North Face (7/10): Extreme filmmaking at its
most extreme, this fact-based film about an attempt to conquer the north
face of the Eiger by two Germans before WWII is exhausting (and cold;
bring your parka). The camerawork and direction are phenomenal. The
cameramen actually hung from ropes thousands of feet in the air on the
Eiger to take the realistic shots. Unfortunately, the subtitles blend in
with the background, so they are often difficult to read, and the
heights are in meters, which diminishes their effect on Americans. In
German.
The Book of Eli (4/10): This is a bleak,
unforgiving parable set in the future. Denzel Washington and Gary Oldman
are the antagonists in an apocalyptic, desolate, war-ravaged American
desert fighting over a book, The Bible, Denzell feels can save mankind.

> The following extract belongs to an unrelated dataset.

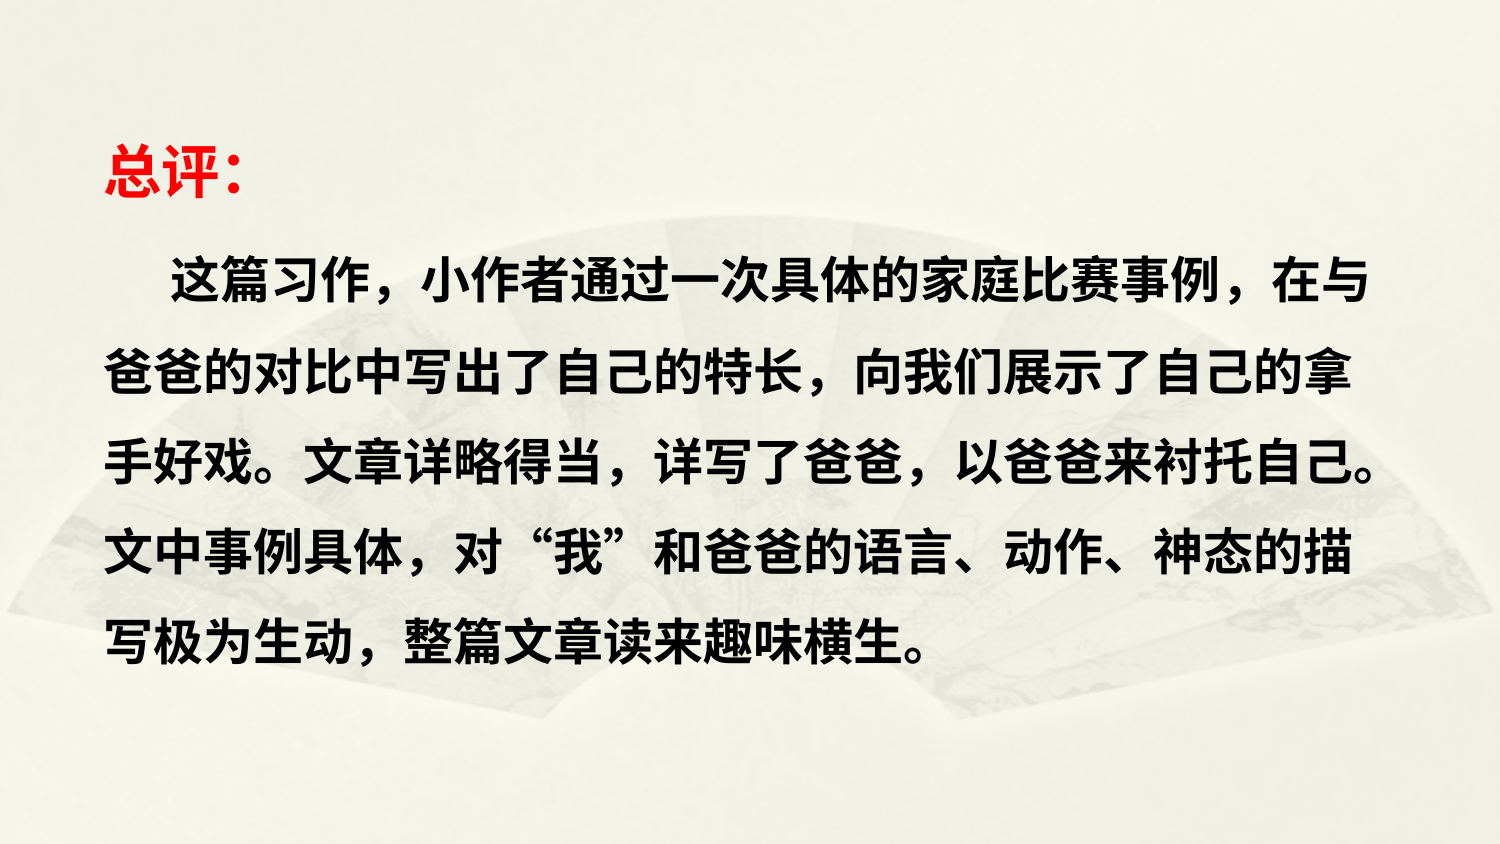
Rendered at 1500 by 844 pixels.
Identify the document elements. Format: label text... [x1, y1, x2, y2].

text_box 总评： 这篇习作，小作者通过一次具体的家庭比赛事例，在与爸爸的对比中写出了自己的特长，向我们展示了自己的拿手好戏。文章详略得当，详写了爸爸，以爸爸来衬托自己。文中事例具体，对“我”和爸爸的语言、动作、神态的描写极为生动，整篇文章读来趣味横生。 [88, 93, 1412, 678]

Despite good performances, this is so extraordinarily dark (it’s filmed
in muted colors, often almost black and white without much white) it is
meager entertainment.
It’s Complicated (2/10): Writer-director
Nancy Meyers must have her Ph.D. in cliché. In this she uses a popup
sprinkler as a phallic symbol and shows women to be blathering idiots
who, when they all get together to talk, can only jabber and giggle
about sex and their private parts. The problem, other than the inept
writing and direction and demeaning characterization of women, is that
the entire cast is woefully miscast. About all Meryl Streep does is
laugh, but laughing is not comedy. Comedy is making other people
laugh, and, in that, Streep fails. Alec Baldwin and Steve Martin are
similarly at sea in their roles. The one person in the cast who knows
how to portray comedy in film is John Krasinski as Streep’s
son-in-law-to-be. Only when he is on screen does the movie come alive.
Alas, his appearances are limited and his comedy is not nearly enough.